(Chart interpretation exercises)
<<<<
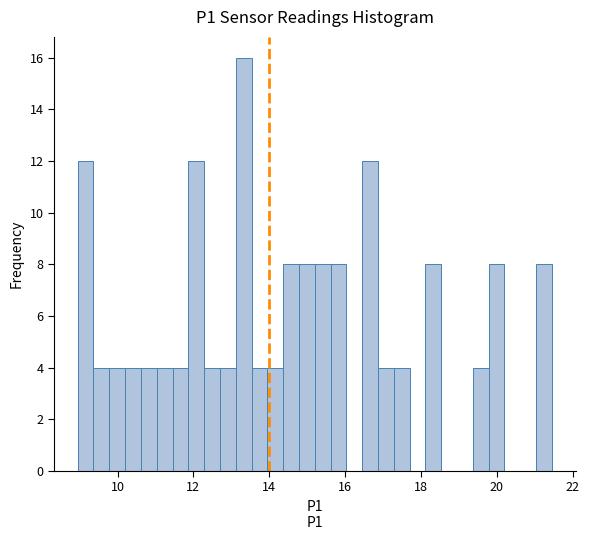

Read against the x-axis, roughly where is the centre of the tallest bar?

13.4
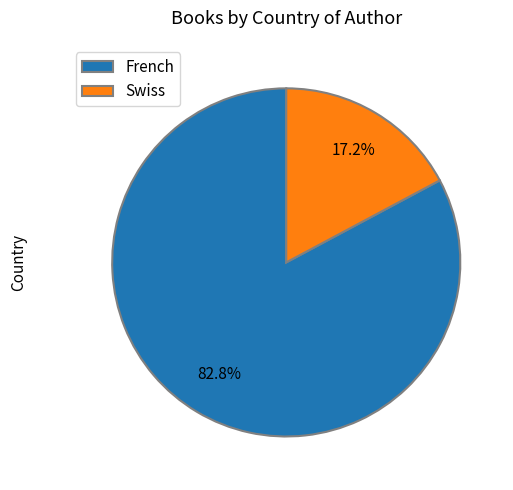

Does French account for over 50% of the chart?

Yes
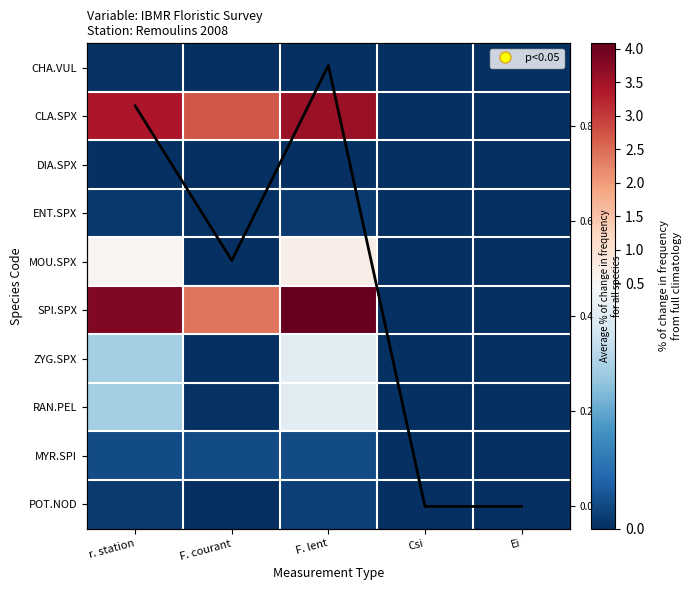

What is the total value across all series at F. courant?

5.7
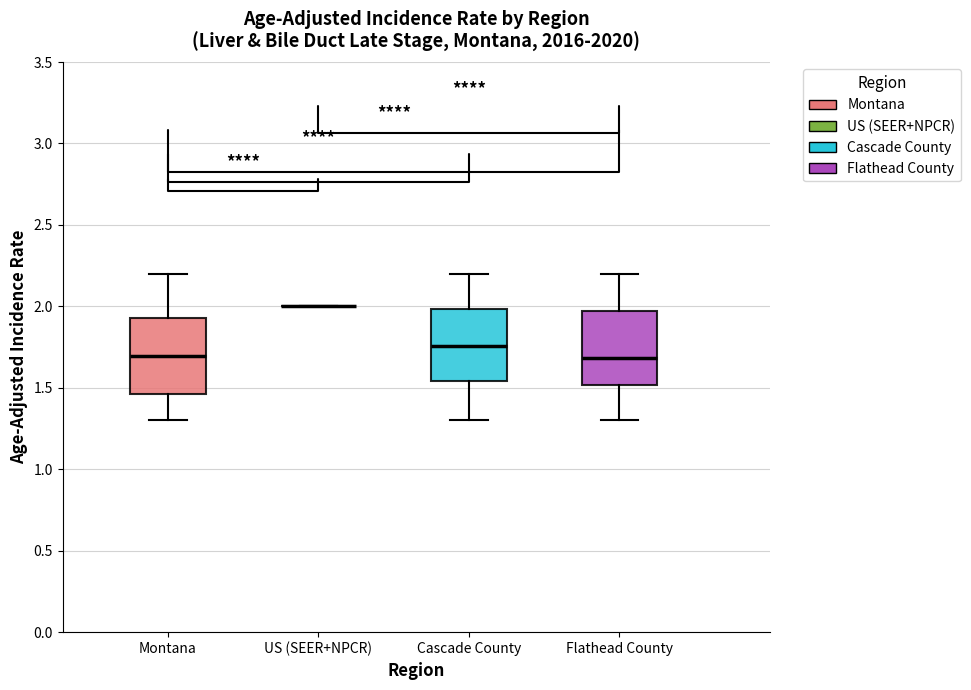

Reading left to right, read every box against the y-axis: the position of its median line, the range the box covers, and the ends of its whiskers. The values are not printed on the chart, so give them approximately, as read against the axis.

Montana: median 1.70, box 1.45 to 1.95, whiskers 1.30 to 2.20
US (SEER+NPCR): box collapsed to a line at 2.00, whiskers 2.00 to 2.00
Cascade County: median 1.75, box 1.55 to 2.00, whiskers 1.30 to 2.20
Flathead County: median 1.70, box 1.50 to 1.95, whiskers 1.30 to 2.20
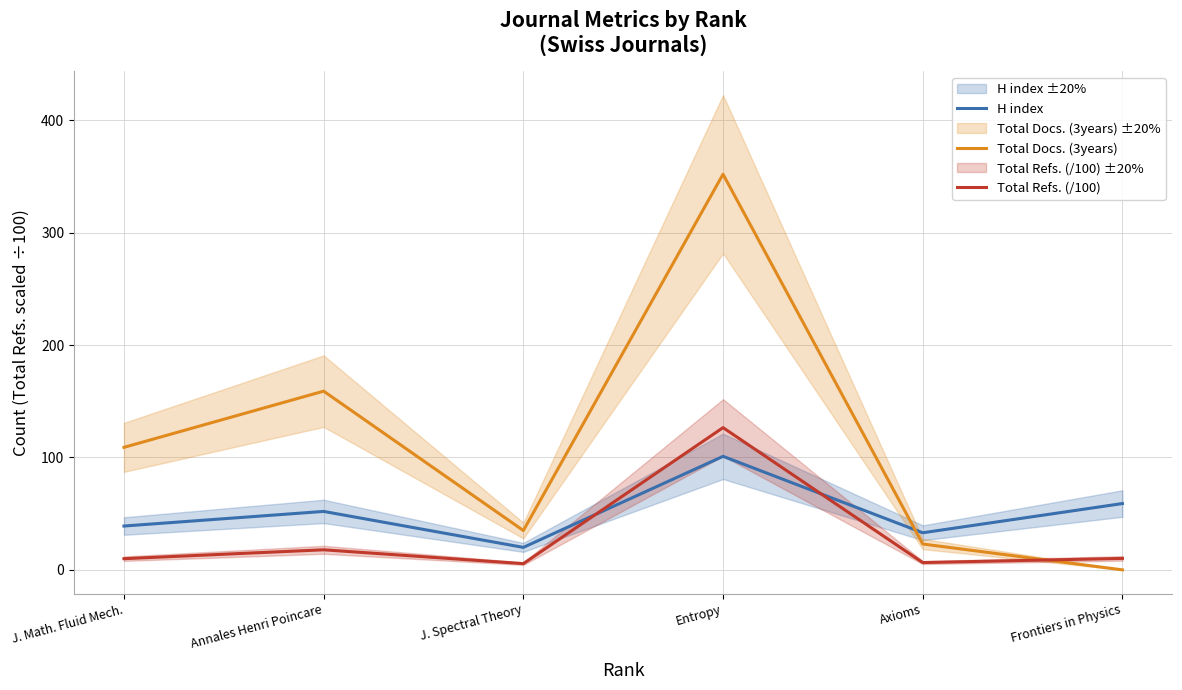

True or false: Total Docs. (3years) has a value of 166.3 at J. Math. Fluid Mech..

False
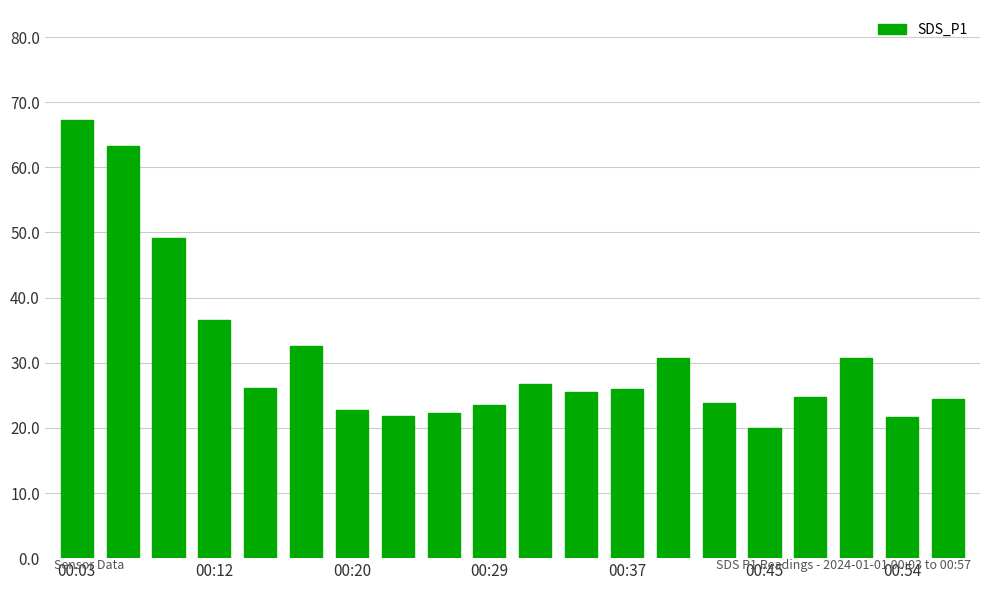

What is the value of the 7th bar from the left?

22.8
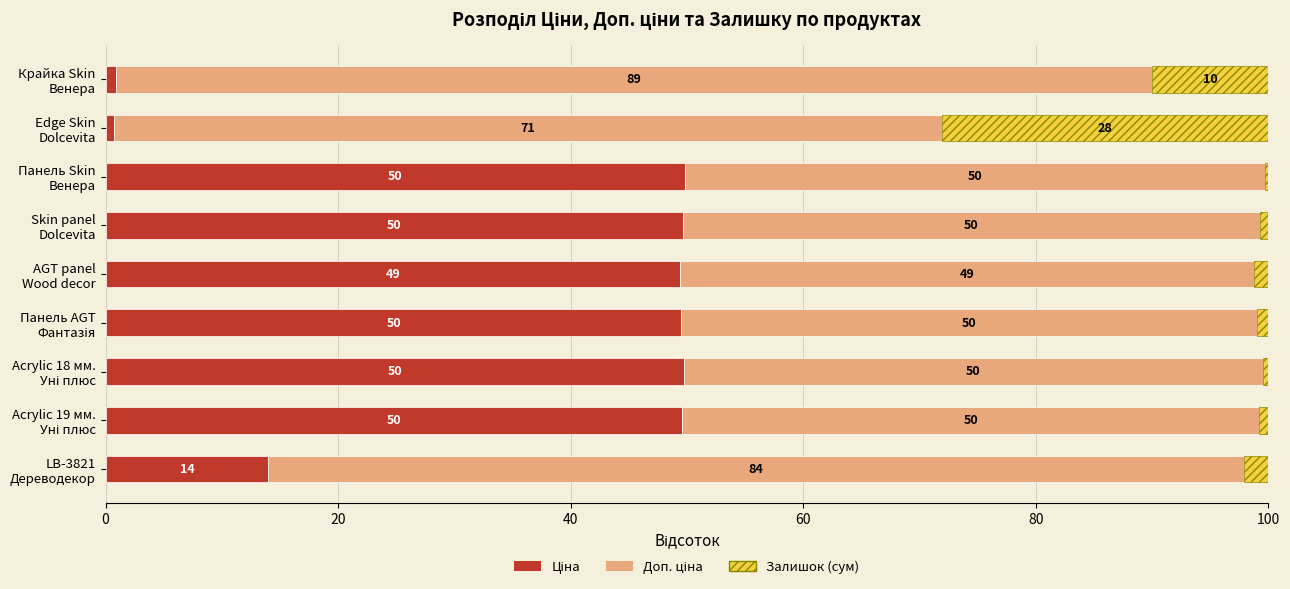

How many series are shown in this chart?

3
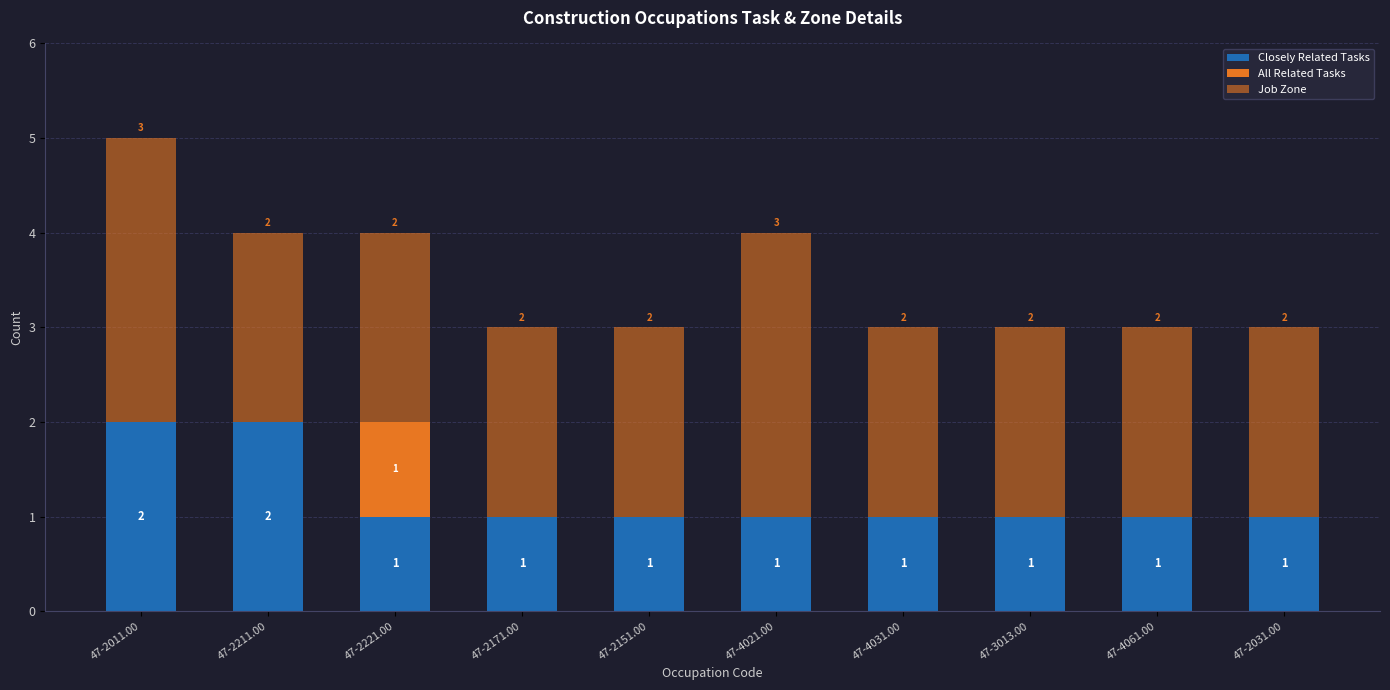

What is the difference between the maximum and second lowest values in the All Related Tasks series?

1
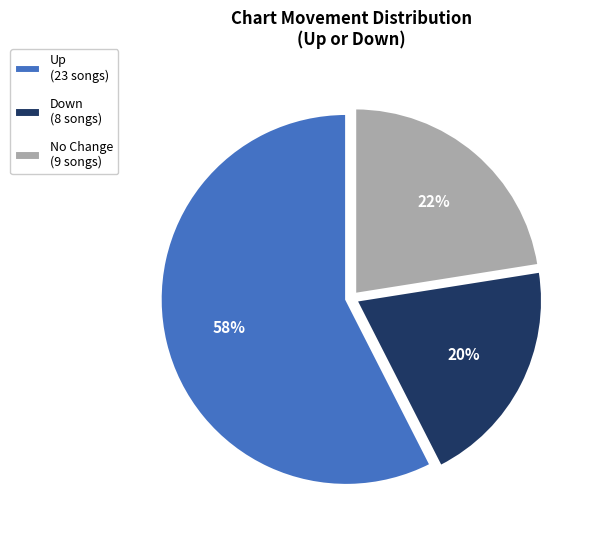

What is the largest slice in the pie chart?

Up (23 songs)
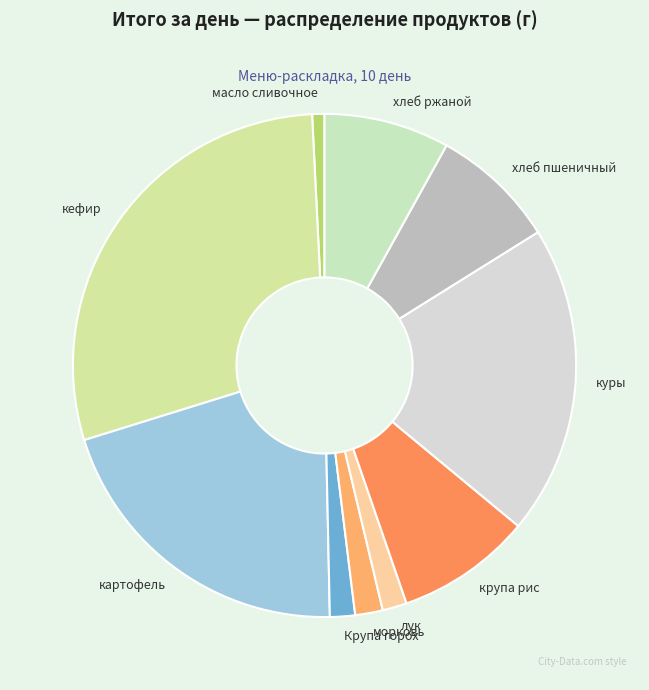

Which slice is the smallest?

масло сливочное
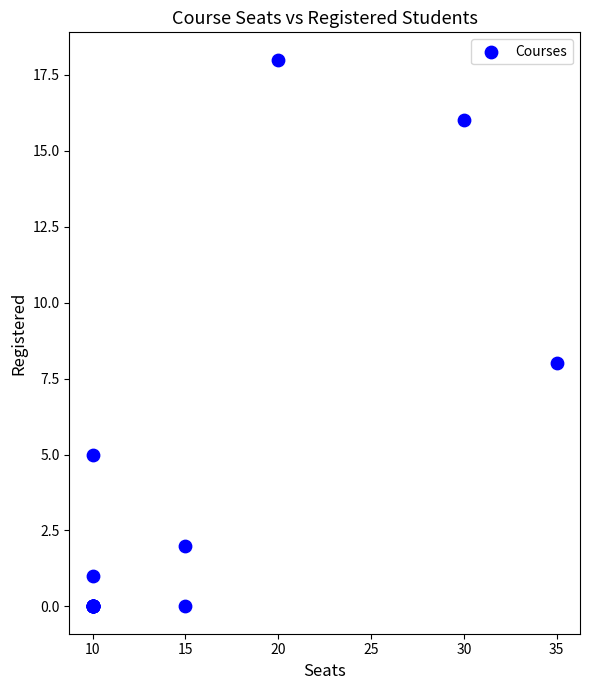

What Y value in the scatter plot is closest to 9?

8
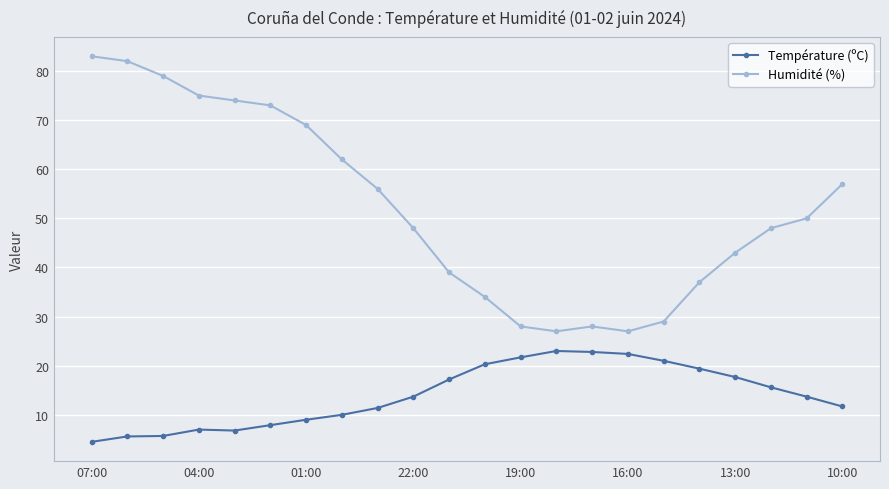

What is the value of the Température (ºC) point at the 7th from the left?

9.0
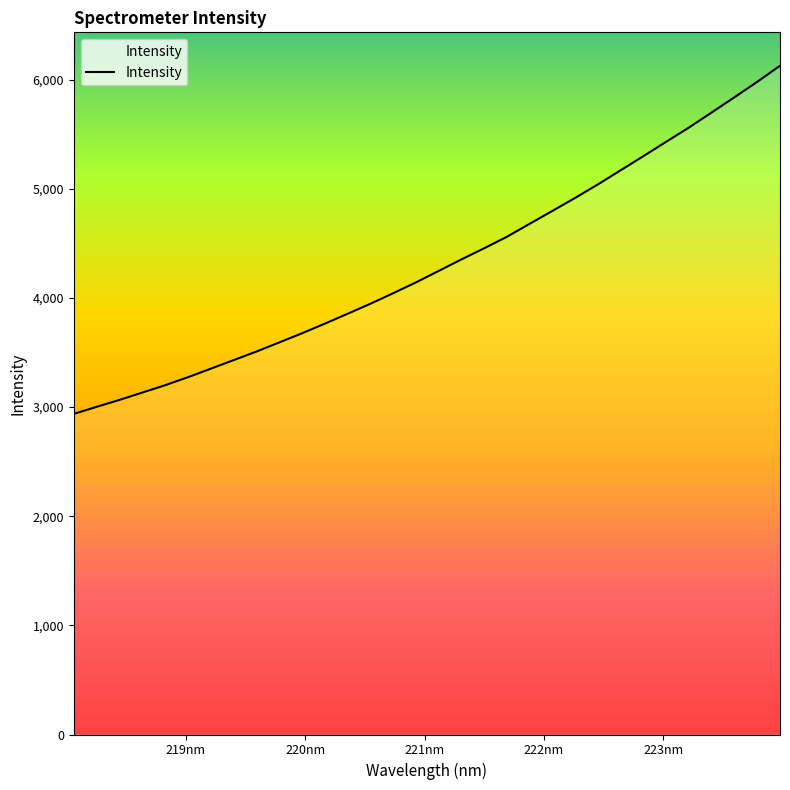

What is the difference between the maximum and minimum values?

3190.0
>>>>
• [Problem description]: Convert the lines above into a numbered list, omitting the blank lines and the picture markers.

• [Your solution]:
1. Read against the x-axis, roughly where is the centre of the tallest bar?
2. 13.4
3. Does French account for over 50% of the chart?
4. Yes
5. What is the total value across all series at F. courant?
6. 5.7
7. Reading left to right, read every box against the y-axis: the position of its median line, the range the box covers, and the ends of its whiskers. The values are not printed on the chart, so give them approximately, as read against the axis.
8. Montana: median 1.70, box 1.45 to 1.95, whiskers 1.30 to 2.20
9. US (SEER+NPCR): box collapsed to a line at 2.00, whiskers 2.00 to 2.00
10. Cascade County: median 1.75, box 1.55 to 2.00, whiskers 1.30 to 2.20
11. Flathead County: median 1.70, box 1.50 to 1.95, whiskers 1.30 to 2.20
12. True or false: Total Docs. (3years) has a value of 166.3 at J. Math. Fluid Mech..
13. False
14. What is the value of the 7th bar from the left?
15. 22.8
16. How many series are shown in this chart?
17. 3
18. What is the difference between the maximum and second lowest values in the All Related Tasks series?
19. 1
20. What is the largest slice in the pie chart?
21. Up (23 songs)
22. Which slice is the smallest?
23. масло сливочное
24. What Y value in the scatter plot is closest to 9?
25. 8
26. What is the value of the Température (ºC) point at the 7th from the left?
27. 9.0
28. What is the difference between the maximum and minimum values?
29. 3190.0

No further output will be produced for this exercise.